Tuesday, June 15, 2010
Its all I can manage... But here are some questions Life has thrown at me lately.
- Is it wrong to expect 24 year olds to silence their girlfriends during sex? Its been going on for 4 months now. When I was a girl I would have been mortified to think anyone would hear my activities....let alone be able to determine exactly how many orgasms constitutes a multiple event. Don't want to repress anyone's sensual life. Teensy bit of pride in son's ... um ... talents. Don't want to engender shame. It wouldn't be my shame anyhow. Just DON'T. Want. To. Hear. It. Any. More. Someone I was lamenting the situation to told me, "Laura, some women will come in a stiff breeze". Yes. So I hear. (sigh). Terse SMS war already on the issue. Repeated approaches to son to keep it down. Will I still be seeing this young woman at family meals with my grandchildren in 40 years time? Son's final university exam tomorrow. Am I a Bad, Disloyal, Enabling Mother? Or am I just being 'dissed'? Discuss.
- Just how much stuff does one really need? Is it in inverse proportion to the amount of floorspace available for the purposes of walking around? (phew, moved out 4 crates of Stuff today, it helps already).

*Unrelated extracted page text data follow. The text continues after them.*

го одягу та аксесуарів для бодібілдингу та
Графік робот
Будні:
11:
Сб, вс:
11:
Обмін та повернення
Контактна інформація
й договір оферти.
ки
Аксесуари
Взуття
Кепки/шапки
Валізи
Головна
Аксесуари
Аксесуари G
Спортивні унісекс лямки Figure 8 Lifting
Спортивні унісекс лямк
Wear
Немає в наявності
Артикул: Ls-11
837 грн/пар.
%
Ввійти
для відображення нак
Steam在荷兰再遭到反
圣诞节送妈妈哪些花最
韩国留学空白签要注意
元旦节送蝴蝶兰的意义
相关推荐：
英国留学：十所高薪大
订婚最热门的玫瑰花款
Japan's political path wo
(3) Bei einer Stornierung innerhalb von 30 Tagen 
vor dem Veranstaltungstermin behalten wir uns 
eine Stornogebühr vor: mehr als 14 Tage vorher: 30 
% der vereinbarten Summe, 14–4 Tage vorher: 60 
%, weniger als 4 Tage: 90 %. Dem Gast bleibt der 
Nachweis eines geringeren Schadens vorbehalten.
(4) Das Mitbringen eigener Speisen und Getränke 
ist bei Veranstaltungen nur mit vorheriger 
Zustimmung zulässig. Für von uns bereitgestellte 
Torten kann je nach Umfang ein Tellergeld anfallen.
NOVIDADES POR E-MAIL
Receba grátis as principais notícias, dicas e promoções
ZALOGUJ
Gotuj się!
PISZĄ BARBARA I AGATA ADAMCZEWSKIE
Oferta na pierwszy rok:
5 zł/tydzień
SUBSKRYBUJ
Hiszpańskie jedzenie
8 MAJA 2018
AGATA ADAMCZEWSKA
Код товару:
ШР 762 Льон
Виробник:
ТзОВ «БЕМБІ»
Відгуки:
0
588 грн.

- How long does one wait for midwifery models of care to shift? How does one bite one's tongue at the backroom discussions undermining women's desire for non-interventionist birth? Will I be happier in the long run just going independent and taking the blood pressure pills, being my own boss, and paying through the nose for PI insurance. Should I just move to New Zealand? How long is a piece of string? You get the idea. I'm doing a major review next week to take a snapshot of my career/practice so far. Why does one always feel ready to be shot down in flames. Am I trying to run before I can walk?
- How will we face another major surgery for our daughter? This will be a biggie with the potential to really improve her life, but it won't be easy. It has come as a surprise, sort of. She's had similar surgery twice before, but doesn't remember it. I do. Gulp.
- How good is it to have friends who love and support you? And listen to your whining. And write loving things about you. And share bookclub with you. And paint with you. And go to Vegas with you. I truly am blessed.
- On a lighter note.....How good is this? Now these girls really know how to shop. And I thought I had good op-shops near me.
- Will we all be fit and well enough for our trip? All four of us are limping or crippled in some aspect. This is lame (literally). We are all ready to feel well again. I am certainly sick of keeping the doctors in business, nice people though they are. I will keep taking (all) the tablets. Calm blue ocean. Calm blue ocean.
- How will I pack? For 4 people, heading in 3 different directions at the end, for Sydney, Melbourne and Central Australia.
Bearing in mind that one must be alive to complain, and that we live in a well resourced country, with no war, and plentifully stocked supermarkets, and that our children have survived childhood, and that we have careers and sufficient income to service our whining whitebread world, and that I may just delete this whole post because I am so sick of the sound of my whining......answers on a postcard please.